:: Exercise input ::

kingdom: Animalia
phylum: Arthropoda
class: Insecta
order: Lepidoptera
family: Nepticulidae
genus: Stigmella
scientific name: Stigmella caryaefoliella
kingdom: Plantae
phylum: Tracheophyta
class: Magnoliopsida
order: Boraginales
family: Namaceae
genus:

:: Stated problem ::
Rewrite the listing from the line with "order: Lepidoptera" through its last line, swapping "family" for "family name" and leaving everything else in those lines unchanged.

:: Finished exercise ::
order: Lepidoptera
family name: Nepticulidae
genus: Stigmella
scientific name: Stigmella caryaefoliella
kingdom: Plantae
phylum: Tracheophyta
class: Magnoliopsida
order: Boraginales
family name: Namaceae
genus:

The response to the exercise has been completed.